Anyways during the lunch one of our friends playgfully threw something at me but it did not hit me. So I said jokingly "God loves me." because I am gifted with luck. All of sudden my friend comes out from under the table and tells me "Your family doesn't love you." I told him I wouldn't know about that and neither would he and he said "There, you don't know, so they don't love you." A week earlier I was talking about my family and how I didn't know if I loved them or not and how I don't know if they love me. I have almost never felt loved or loved anyone in my life. I have abusive family members too and some of them think of killing me and are very mentally ill.
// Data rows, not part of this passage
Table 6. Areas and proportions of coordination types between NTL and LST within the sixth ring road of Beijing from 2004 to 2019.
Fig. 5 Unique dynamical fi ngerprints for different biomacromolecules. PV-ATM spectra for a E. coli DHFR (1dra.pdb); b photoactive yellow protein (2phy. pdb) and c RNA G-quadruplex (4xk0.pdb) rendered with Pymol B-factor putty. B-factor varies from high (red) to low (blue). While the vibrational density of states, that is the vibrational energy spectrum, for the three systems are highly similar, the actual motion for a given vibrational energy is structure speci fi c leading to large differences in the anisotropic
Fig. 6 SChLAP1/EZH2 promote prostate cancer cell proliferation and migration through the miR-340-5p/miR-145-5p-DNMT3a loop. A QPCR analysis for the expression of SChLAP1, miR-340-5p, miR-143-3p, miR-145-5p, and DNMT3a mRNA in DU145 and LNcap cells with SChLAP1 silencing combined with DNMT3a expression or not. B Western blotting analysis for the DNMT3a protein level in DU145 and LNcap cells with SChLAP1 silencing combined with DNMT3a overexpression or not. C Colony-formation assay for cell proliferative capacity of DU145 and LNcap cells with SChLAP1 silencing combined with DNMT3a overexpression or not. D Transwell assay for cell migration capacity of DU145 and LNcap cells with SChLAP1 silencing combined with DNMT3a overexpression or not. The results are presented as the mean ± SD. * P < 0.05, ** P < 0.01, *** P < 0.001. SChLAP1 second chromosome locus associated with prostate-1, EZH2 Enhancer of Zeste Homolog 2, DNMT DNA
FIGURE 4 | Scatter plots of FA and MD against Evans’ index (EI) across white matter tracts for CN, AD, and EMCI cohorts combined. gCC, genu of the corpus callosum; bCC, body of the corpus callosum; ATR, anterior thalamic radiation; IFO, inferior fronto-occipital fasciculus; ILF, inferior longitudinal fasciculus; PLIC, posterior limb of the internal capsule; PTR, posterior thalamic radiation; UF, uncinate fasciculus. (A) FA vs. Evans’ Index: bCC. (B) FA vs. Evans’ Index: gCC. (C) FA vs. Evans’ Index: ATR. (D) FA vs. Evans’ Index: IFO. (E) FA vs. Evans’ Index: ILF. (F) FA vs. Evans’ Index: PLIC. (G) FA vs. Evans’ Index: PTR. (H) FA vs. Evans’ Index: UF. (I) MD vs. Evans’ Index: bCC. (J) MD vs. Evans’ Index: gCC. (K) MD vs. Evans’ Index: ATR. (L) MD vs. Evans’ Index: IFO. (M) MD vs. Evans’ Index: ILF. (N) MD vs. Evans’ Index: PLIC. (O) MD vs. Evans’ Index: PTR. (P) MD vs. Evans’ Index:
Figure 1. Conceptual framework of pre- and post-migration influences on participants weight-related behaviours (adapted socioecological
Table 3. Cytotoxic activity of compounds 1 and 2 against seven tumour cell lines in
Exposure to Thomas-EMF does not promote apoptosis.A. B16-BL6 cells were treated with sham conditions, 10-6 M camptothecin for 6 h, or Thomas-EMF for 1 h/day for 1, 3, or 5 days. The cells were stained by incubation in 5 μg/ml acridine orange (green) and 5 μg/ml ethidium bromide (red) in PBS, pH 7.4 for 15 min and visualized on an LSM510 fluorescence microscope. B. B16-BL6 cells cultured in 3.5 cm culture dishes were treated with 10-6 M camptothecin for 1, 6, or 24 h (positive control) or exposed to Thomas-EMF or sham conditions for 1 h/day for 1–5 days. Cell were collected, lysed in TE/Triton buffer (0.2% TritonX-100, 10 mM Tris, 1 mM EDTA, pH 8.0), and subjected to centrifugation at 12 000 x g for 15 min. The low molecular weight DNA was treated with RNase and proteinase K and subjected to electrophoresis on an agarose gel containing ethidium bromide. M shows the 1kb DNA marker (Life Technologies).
I have no safe place to go other than to stay where I am right now and be quiet. Its the only way of me surviving this. He told me that he felt sorry as someone who is loved by his mother. Our friend who was crying today offered for me to stay at their place but I had to refuse because if I leave it could possibly dangerous. I have no idea why he said that to me espcially after I opened up about my family. I wasn't extremely hurt but I was tearing up because of allergies and how sudden that was.

We also had the carnival today and he was thinking of going into the dunk tank and asked us if he should take his socks off. I jokingly said "take everything off, your skin, your bones, everything!" The others all laughed but he turned around and told me that he was being serious and he acted really upset. To me I think its over nothing. Whether or not you leave your socks on or off isn't a serious matter and what I said was a lighthearted joke.

I forgot to mention that he was calling us slurs during lunch. Not multiple slurs but since the group is mostly made up of lesbians he calls us all 'dykes'. He questioned if I was also a dyke/lesbian. I didn't answer that question though. He still called me dyke.

Nothing else happened today. They ditched me multiple times so I was pissed off the whole time.

It hasn't been a month yet but he has gotten on the last of my nerves. I get violent urges whenever I think of him or am around him. The same violent urges when I have nightmares of people who have abused me in the past.

Tommorrow I'm going to try my best to ignore him and hang out with the other people in the group. I am slightly afraid that I may hurt someone.

The violent urges aren't pure sadism or a revenge sort of thing even though it does have a part unlike when I think of my abusers. Its a flight or fight response in me.

Whenever I'm around him I feel like I need to fight for my life.

I used to admire him a lot. He was the first person to ever be so friendly to me. I wanted to be his best friend when I first met him. I even had dreams about him and having a long lasting friendship with him.

but this is just disappointing.

I don't have the energy to argue or the energy to take bullshit either. I am just so tired.

He may be a cis male but I have slight feeling that he may just be on his period.

Thats it about my friend though. I wrote so much that I might have to write a new entry so people won't have to read this.

welp thats the end of this blog, see you 1 seconds.